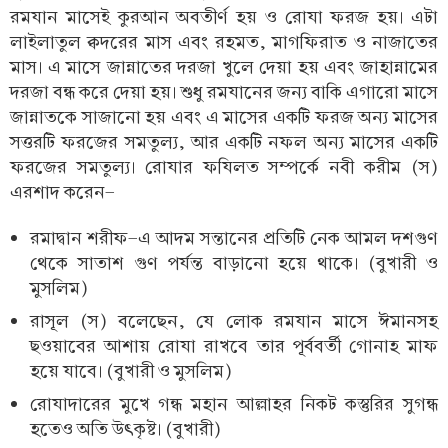
রমযান মাসেই কুরআন অবতীর্ণ হয় ও রোযা ফরজ হয়। এটা
লাইলাতুল ক্বদরের মাস এবং রহমত, মাগফিরাত ও নাজাতের
মাস। এ মাসে জান্নাতের দরজা খুলে দেয়া হয় এবং জাহান্নামের
দরজা বন্ধ করে দেয়া হয়। শুধু রমযানের জন্য বাকি এগারো মাসে
জান্নাতকে সাজানো হয় এবং এ মাসের একটি ফরজ অন্য মাসের
সত্তরটি ফরজের সমতুল্য, আর একটি নফল অন্য মাসের একটি
ফরজের সমতুল্য। রোযার ফযিলত সম্পর্কে নবী করীম (স)
এরশাদ করেন-
রমাদ্বান শরীফ-এ আদম সন্তানের প্রতিটি নেক আমল দশগুণ
থেকে সাতাশ গুণ পর্যন্ত বাড়ানো হয়ে থাকে। (বুখারী ও
মুসলিম)
রাসূল (স) বলেছেন, যে লোক রমযান মাসে ঈমানসহ
ছওয়াবের আশায় রোযা রাখবে তার পূর্ববর্তী গোনাহ মাফ
হয়ে যাবে। (বুখারী ও মুসলিম)
রোযাদারের মুখে গন্ধ মহান আল্লাহর নিকট কস্তুরির সুগন্ধ
হতেও অতি উৎকৃষ্ট। (বুখারী)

YOUR OBJECTIVE =
Copy out the full material exactly. Pictures should not appear in it.

YOUR RESPONSE =
রমযান মাসেই কুরআন অবতীর্ণ হয় ও রোযা ফরজ হয়। এটা
লাইলাতুল ক্বদরের মাস এবং রহমত, মাগফিরাত ও নাজাতের
মাস। এ মাসে জান্নাতের দরজা খুলে দেয়া হয় এবং জাহান্নামের
দরজা বন্ধ করে দেয়া হয়। শুধু রমযানের জন্য বাকি এগারো মাসে
জান্নাতকে সাজানো হয় এবং এ মাসের একটি ফরজ অন্য মাসের
সত্তরটি ফরজের সমতুল্য, আর একটি নফল অন্য মাসের একটি
ফরজের সমতুল্য। রোযার ফযিলত সম্পর্কে নবী করীম (স)
এরশাদ করেন-
রমাদ্বান শরীফ-এ আদম সন্তানের প্রতিটি নেক আমল দশগুণ
থেকে সাতাশ গুণ পর্যন্ত বাড়ানো হয়ে থাকে। (বুখারী ও
মুসলিম)
রাসূল (স) বলেছেন, যে লোক রমযান মাসে ঈমানসহ
ছওয়াবের আশায় রোযা রাখবে তার পূর্ববর্তী গোনাহ মাফ
হয়ে যাবে। (বুখারী ও মুসলিম)
রোযাদারের মুখে গন্ধ মহান আল্লাহর নিকট কস্তুরির সুগন্ধ
হতেও অতি উৎকৃষ্ট। (বুখারী)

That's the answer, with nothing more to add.